Lisbon home prices remain one of the lowest among western EU capitals
Foreign home buyers accounted for 8.2% of all property purchases and 13% of the value of real estate deals in Portugal in 2018, according to the Lisbon-based National Statistics Institute. Kandiyoti, who invests in affordable housing projects in Belgium, said he would like Lisbon to have a clear policy on affordable housing as he starts investing in that sector.
Prime Minister Antonio Costa, who won a second term in an Oct. 6 general election, has vowed to continue to carry out measures to attract foreign investors. His country needs them. After growing for five consecutive years, Portugal’s economy is facing headwinds from the European Union, its main export market, as Germany flirts with a recession amid increased risks of a no-deal Brexit and an intensifying trade war.

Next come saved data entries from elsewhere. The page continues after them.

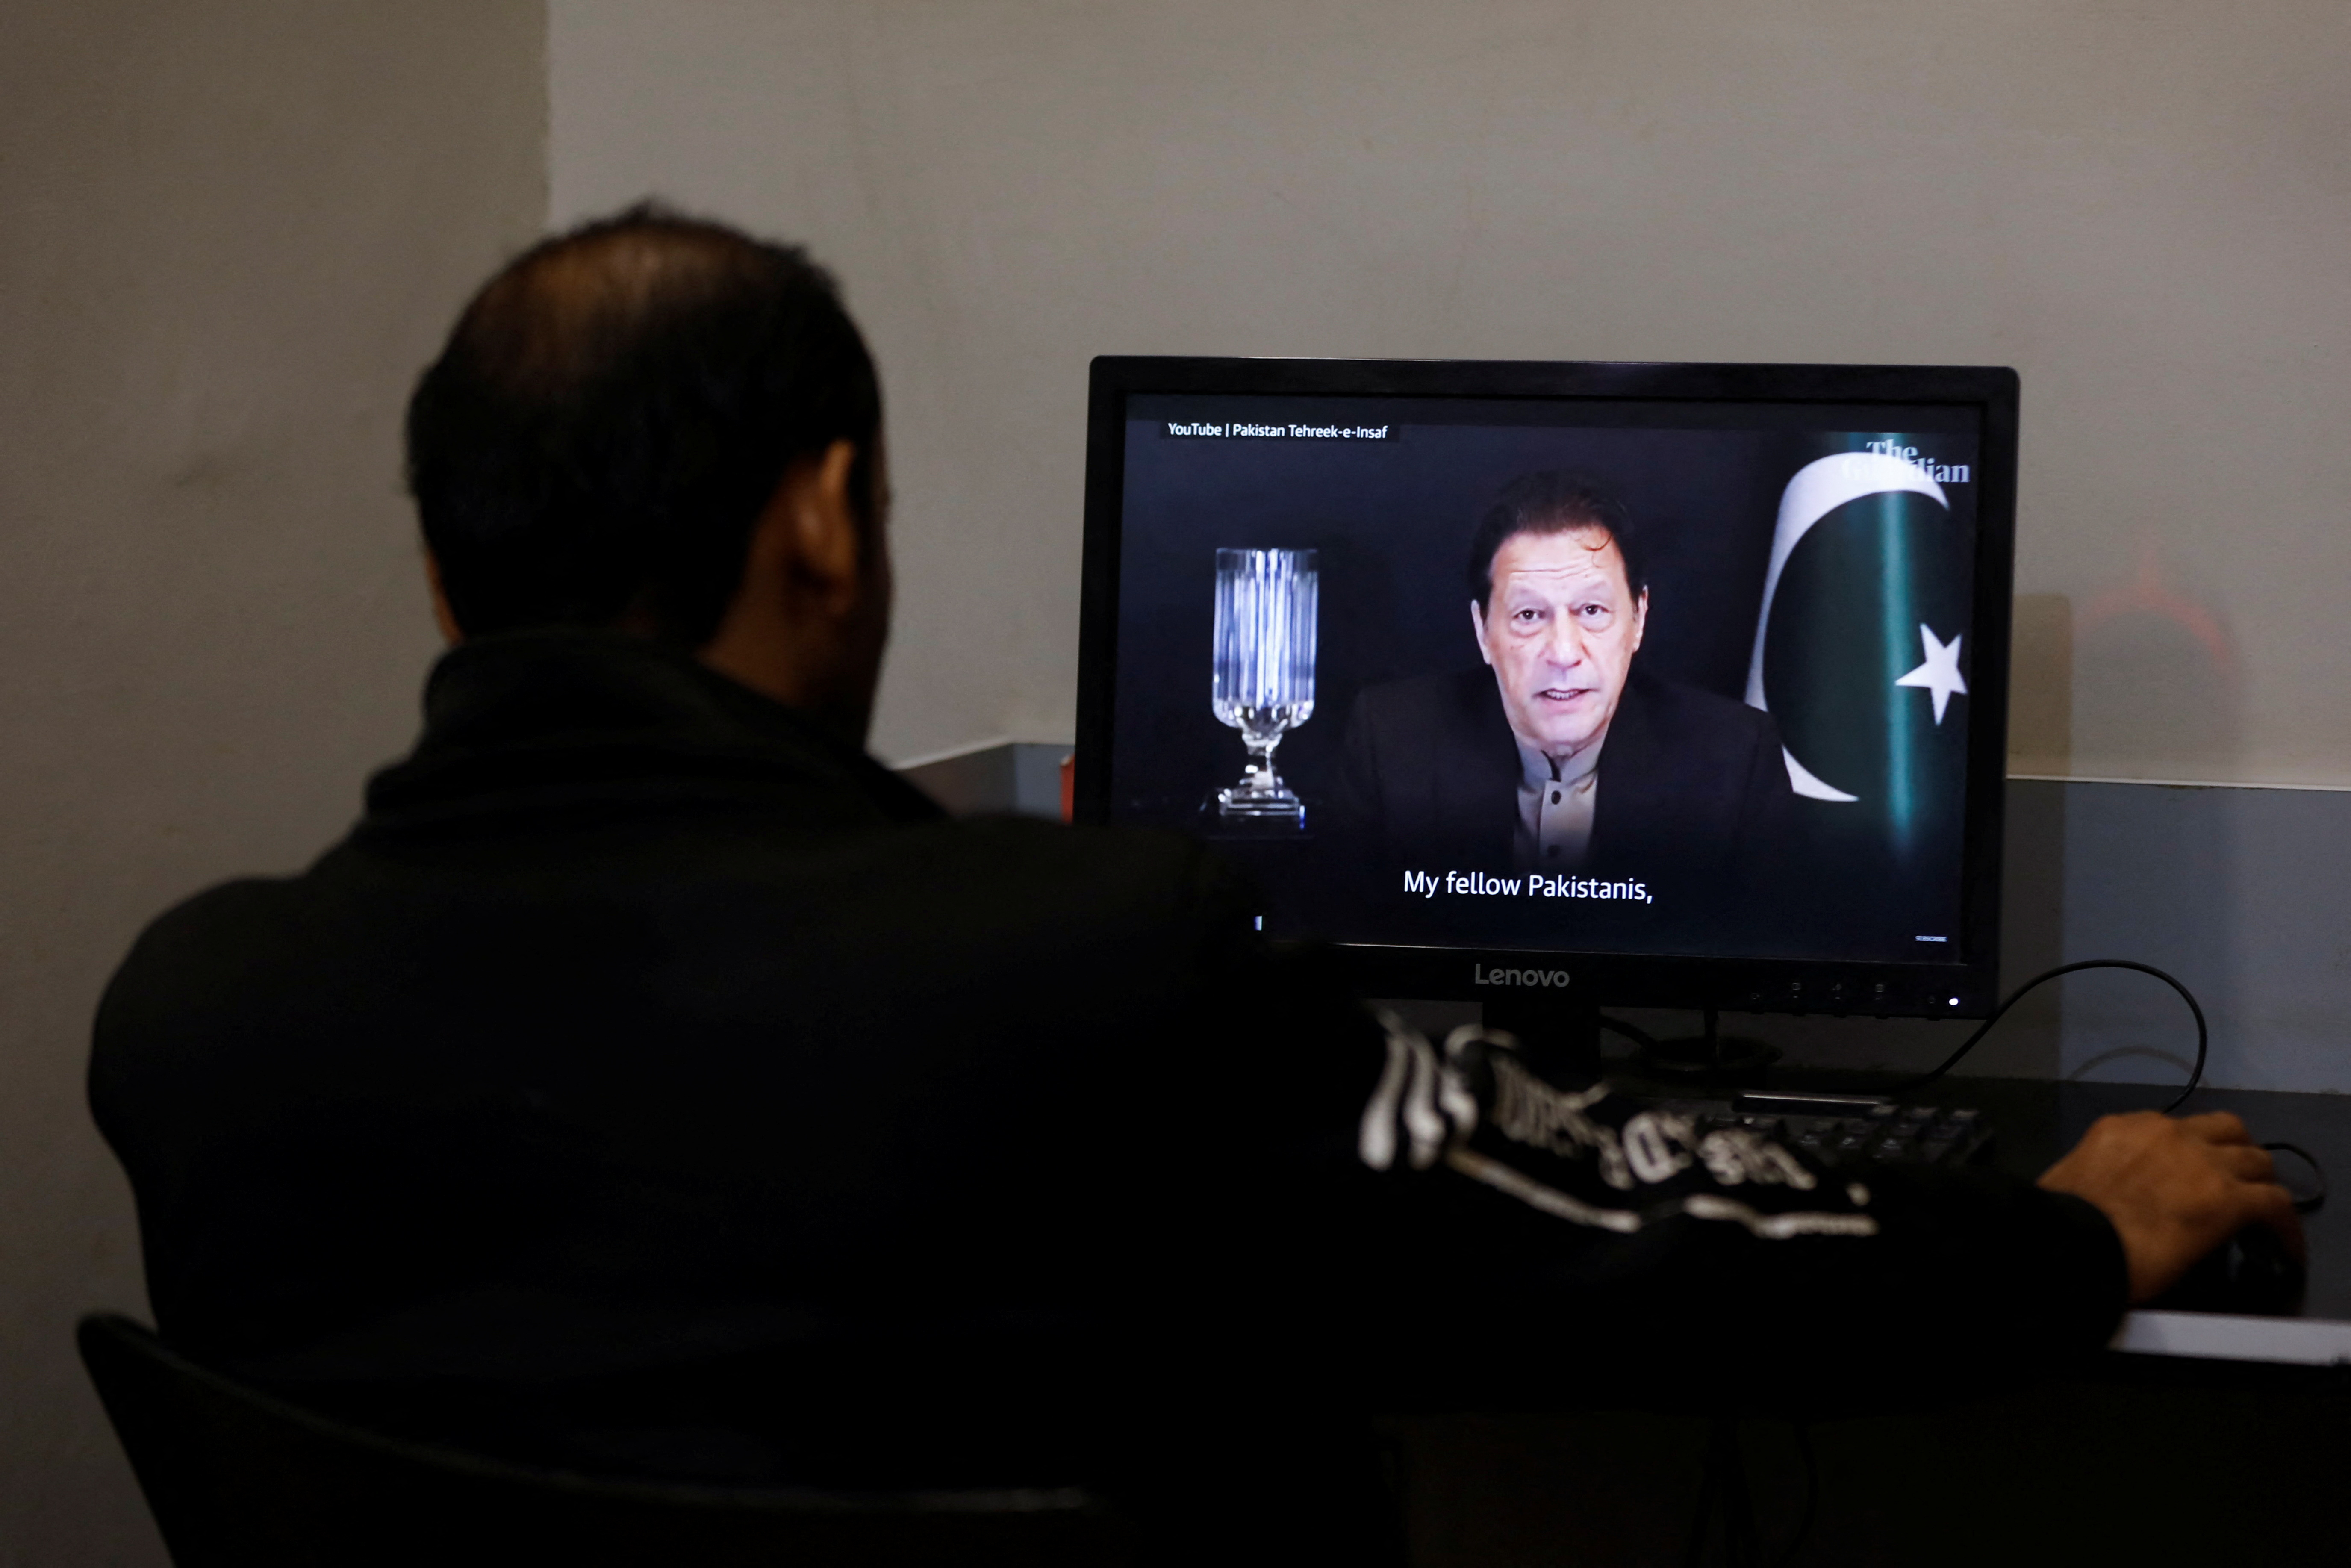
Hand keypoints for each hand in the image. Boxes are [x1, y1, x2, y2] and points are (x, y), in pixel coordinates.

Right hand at [2037, 1111, 2302, 1304]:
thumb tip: (2107, 1196)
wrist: (2070, 1240)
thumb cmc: (2060, 1218)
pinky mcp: (2227, 1199)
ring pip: (2257, 1159)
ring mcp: (2201, 1162)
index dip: (2190, 1151)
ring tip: (2262, 1211)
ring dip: (2259, 1182)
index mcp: (2122, 1128)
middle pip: (2225, 1130)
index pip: (2173, 1129)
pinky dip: (2284, 1225)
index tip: (2189, 1175)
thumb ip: (2099, 1173)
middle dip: (2235, 1155)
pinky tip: (2284, 1247)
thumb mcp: (2071, 1177)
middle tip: (2234, 1184)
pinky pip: (2274, 1204)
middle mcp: (2166, 1132)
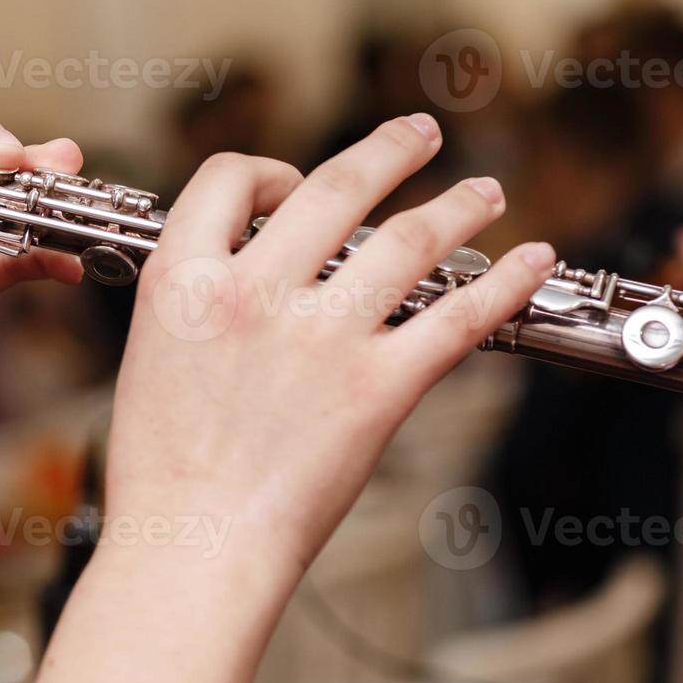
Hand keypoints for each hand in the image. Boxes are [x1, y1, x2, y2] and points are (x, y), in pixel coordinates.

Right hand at [106, 114, 555, 576]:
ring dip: (458, 204)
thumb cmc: (162, 473)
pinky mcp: (377, 388)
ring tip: (484, 190)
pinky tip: (530, 258)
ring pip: (408, 239)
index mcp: (184, 281)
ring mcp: (320, 337)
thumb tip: (245, 270)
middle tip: (420, 133)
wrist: (193, 549)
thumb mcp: (151, 357)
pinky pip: (455, 319)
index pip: (228, 180)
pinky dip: (504, 282)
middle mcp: (254, 292)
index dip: (268, 171)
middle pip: (335, 185)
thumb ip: (198, 301)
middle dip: (389, 149)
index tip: (295, 185)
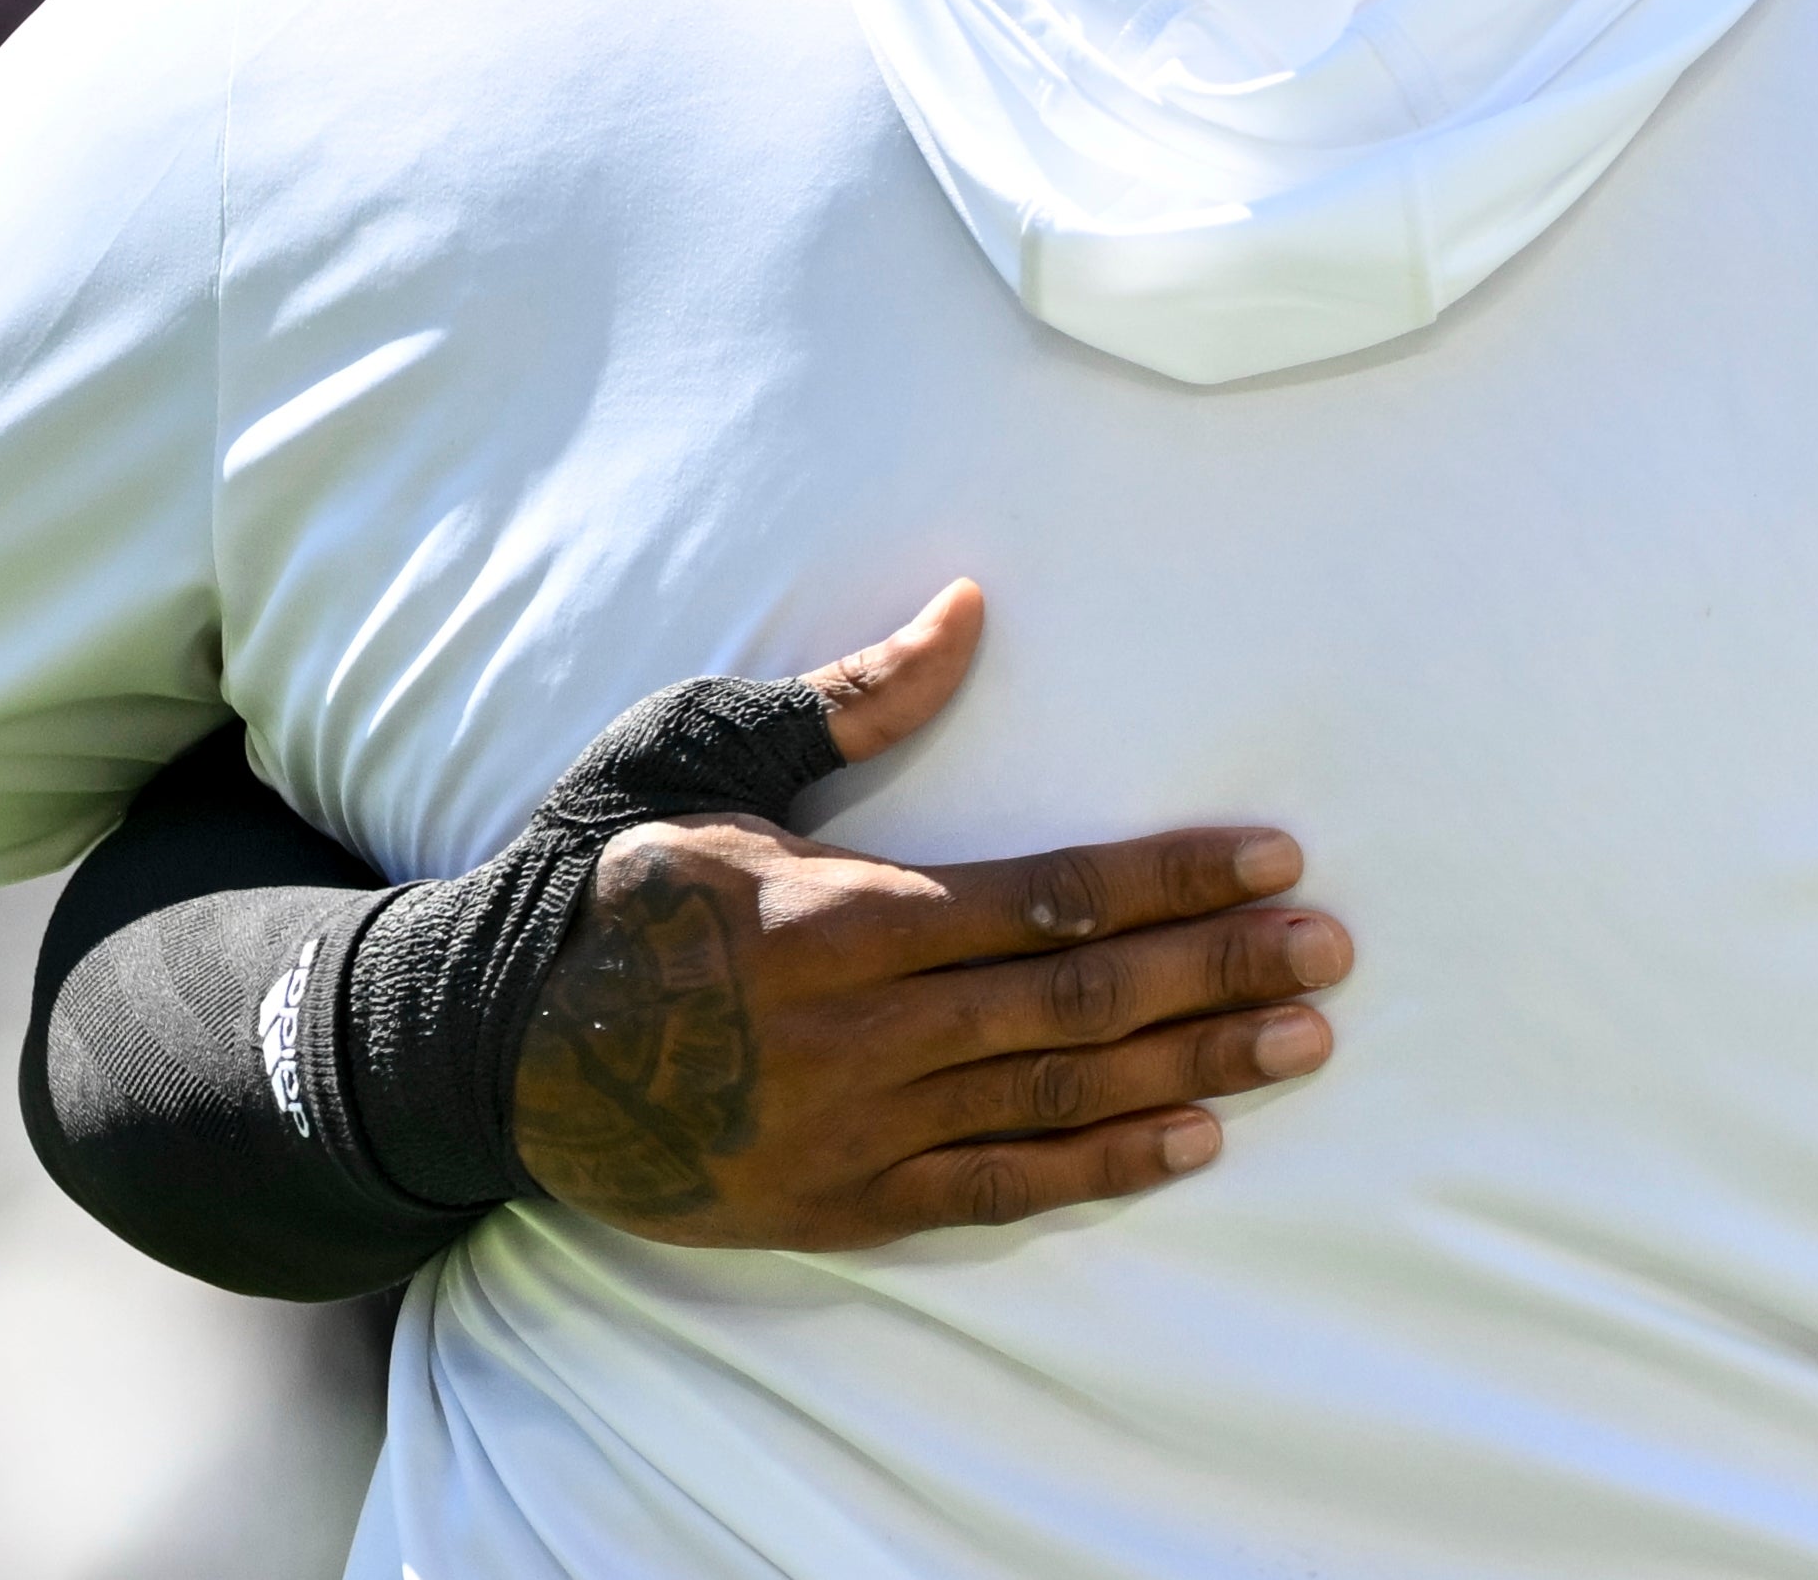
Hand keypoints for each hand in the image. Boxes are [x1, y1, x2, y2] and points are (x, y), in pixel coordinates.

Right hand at [510, 584, 1349, 1246]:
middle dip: (1219, 972)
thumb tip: (971, 612)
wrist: (485, 1045)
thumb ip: (850, 697)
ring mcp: (849, 1130)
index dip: (1172, 880)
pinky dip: (1097, 1171)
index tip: (1276, 860)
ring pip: (1054, 1102)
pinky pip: (992, 1193)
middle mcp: (859, 1033)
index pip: (1048, 899)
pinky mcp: (834, 1204)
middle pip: (1079, 1004)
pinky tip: (1191, 1144)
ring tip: (1301, 1044)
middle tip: (1332, 953)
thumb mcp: (705, 753)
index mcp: (837, 914)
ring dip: (1190, 1070)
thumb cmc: (606, 876)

In a bid to stop residents from moving to the suburbs, Portugal’s government began offering tax cuts to property owners who offered discounts to their tenants through a so-called affordable rent program. The program has attracted very few families since it began in July, weekly newspaper Jornal Economico reported on Sept. 10, citing Prime Minister Antonio Costa.
Rising real estate prices in Lisbon have created a dilemma for Kandiyoti, who says he doesn’t want to buy property in the city center because it’s too expensive but he won’t sell his own assets either.
“Where can you invest your money and have returns like in Lisbon?” said Kandiyoti. “So many people in my street in Brussels moved to Lisbon and they didn’t move for the tax reasons. They moved because of the quality of life.”